● **GOAL OF THE EXERCISE**:
Copy every line of text in the listing below word for word, and leave the pictures out.

● **DATA EXTRACTS**:
━━━━━━━━
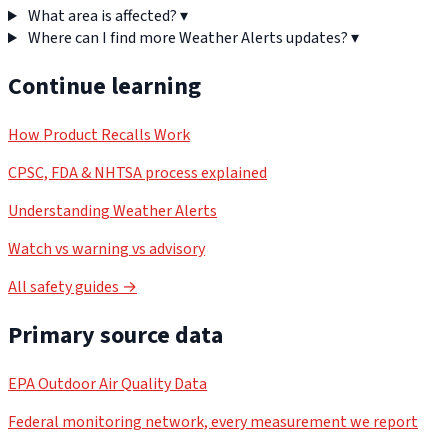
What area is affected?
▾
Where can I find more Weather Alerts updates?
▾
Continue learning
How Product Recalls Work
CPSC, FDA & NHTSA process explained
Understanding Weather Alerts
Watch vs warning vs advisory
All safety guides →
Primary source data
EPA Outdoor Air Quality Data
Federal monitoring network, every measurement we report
━━━━━━━━
● **RESULT OF THE EXERCISE**:
What area is affected?
▾
Where can I find more Weather Alerts updates?
▾
Continue learning
How Product Recalls Work
CPSC, FDA & NHTSA process explained
Understanding Weather Alerts
Watch vs warning vs advisory
All safety guides →
Primary source data
EPA Outdoor Air Quality Data
Federal monitoring network, every measurement we report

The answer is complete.